一方でJAEAは、原子力分野で培った放射性核種の分析・環境動態解析技術を活用して、陸域生態系における炭素循環を解明する研究を進め、これまでに放射性炭素の分析技術を開発。同技術を活用した研究手法を地球規模に展開し、様々な気候帯や生態系における炭素循環を解明することを目指して、FNCAプロジェクトに参加しており、JAEAが開発した炭素循環の解明の手法、知見、それらに必要な技術をアジア諸国の研究チームに提供し、国際協力研究を進める体制を構築するため、同日本チームは、アジア諸国チームの若手研究者を受け入れて研修を行うと共に、炭素循環の解明手法のガイドライン(GL)を作成した。

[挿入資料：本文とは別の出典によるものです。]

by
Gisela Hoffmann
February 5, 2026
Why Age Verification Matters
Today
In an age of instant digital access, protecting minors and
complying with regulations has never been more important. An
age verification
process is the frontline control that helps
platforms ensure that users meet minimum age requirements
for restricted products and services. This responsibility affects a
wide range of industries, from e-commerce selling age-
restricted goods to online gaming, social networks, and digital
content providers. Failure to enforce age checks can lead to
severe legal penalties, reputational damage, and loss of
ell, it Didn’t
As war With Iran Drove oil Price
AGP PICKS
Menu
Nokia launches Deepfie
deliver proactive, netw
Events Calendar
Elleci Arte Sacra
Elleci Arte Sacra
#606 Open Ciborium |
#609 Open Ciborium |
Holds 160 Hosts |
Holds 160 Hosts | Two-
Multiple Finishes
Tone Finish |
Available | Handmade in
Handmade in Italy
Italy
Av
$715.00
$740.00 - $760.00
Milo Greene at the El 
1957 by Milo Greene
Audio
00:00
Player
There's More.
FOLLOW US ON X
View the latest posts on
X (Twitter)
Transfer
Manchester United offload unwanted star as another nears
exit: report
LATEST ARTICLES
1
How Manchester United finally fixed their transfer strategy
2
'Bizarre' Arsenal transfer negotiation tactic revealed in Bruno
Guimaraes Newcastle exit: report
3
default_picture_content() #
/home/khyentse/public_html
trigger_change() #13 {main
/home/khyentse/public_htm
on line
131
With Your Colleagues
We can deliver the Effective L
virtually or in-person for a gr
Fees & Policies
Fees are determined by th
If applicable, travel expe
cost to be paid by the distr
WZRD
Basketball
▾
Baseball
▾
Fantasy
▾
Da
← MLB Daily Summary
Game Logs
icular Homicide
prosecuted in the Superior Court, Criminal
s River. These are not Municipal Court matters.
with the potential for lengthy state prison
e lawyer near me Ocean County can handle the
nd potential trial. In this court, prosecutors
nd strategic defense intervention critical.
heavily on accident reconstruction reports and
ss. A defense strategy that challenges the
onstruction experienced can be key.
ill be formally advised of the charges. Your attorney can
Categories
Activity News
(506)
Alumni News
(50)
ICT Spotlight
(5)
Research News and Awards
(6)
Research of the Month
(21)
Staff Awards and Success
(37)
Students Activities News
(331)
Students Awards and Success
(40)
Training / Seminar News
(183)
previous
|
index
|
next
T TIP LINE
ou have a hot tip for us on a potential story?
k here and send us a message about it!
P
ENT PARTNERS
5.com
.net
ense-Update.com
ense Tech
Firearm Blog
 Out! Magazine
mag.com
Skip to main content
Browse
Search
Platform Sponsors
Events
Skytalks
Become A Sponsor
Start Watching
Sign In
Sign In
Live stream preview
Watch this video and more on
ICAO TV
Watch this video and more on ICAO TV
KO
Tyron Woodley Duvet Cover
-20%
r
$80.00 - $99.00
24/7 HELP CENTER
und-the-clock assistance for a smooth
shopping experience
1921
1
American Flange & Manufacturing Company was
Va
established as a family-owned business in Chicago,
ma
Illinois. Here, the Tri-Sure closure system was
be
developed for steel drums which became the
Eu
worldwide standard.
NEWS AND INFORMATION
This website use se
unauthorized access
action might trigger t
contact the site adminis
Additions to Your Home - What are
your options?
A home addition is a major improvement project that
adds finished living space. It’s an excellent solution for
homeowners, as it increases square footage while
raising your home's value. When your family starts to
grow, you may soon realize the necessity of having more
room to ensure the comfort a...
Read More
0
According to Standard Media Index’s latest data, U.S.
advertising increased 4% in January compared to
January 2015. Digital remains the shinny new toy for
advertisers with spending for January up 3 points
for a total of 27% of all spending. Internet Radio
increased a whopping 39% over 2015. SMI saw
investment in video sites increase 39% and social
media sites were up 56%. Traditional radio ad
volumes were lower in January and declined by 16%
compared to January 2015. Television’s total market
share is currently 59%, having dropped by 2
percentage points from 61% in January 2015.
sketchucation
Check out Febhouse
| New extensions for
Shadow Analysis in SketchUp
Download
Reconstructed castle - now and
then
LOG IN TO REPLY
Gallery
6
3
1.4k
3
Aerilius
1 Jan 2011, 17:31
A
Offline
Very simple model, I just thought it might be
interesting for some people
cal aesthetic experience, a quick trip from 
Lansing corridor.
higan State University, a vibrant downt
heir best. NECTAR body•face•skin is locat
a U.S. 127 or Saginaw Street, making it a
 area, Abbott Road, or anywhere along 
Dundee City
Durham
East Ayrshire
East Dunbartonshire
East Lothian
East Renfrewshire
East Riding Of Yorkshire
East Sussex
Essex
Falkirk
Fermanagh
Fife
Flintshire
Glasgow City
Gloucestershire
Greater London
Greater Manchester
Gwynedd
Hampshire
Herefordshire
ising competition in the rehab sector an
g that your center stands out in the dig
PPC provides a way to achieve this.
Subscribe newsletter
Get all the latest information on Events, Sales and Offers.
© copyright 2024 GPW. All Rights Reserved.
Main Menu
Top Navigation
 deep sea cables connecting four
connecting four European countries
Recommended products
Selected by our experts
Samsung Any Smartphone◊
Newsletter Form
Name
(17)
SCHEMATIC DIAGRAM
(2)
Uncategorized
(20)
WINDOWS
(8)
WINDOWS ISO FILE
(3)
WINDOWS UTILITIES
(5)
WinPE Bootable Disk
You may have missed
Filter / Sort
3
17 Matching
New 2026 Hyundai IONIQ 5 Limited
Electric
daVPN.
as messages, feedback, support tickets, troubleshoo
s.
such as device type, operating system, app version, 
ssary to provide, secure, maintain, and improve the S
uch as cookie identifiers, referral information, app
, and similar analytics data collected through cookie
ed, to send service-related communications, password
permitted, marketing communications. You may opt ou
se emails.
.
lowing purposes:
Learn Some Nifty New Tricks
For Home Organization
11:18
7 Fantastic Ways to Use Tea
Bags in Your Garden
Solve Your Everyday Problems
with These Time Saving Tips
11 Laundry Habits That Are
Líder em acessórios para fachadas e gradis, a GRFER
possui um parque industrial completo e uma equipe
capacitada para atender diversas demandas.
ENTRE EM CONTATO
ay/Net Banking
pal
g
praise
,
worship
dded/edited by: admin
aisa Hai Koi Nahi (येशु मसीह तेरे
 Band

同GLは、土壌の採取、土壌試料の処理をはじめ、放射性炭素の加速器質量分析法による測定・試料調製などの実践的手法を網羅。また、炭素循環研究において広く用いられる放射性炭素の分析結果の報告方法の紹介や、同位体を利用した研究手法の適用例として、日本の森林生態系において実施した結果の解説も載せており、同GLを通じてアジア諸国の研究チームは、放射性炭素の分析技術を活用した炭素循環解明のための研究を独力で行うことが可能となった。今後の国際協力研究により、アジア地域での陸域生態系の炭素循環に関する基礎データが整備され、温暖化対応研究の課題解決につながることが期待されている。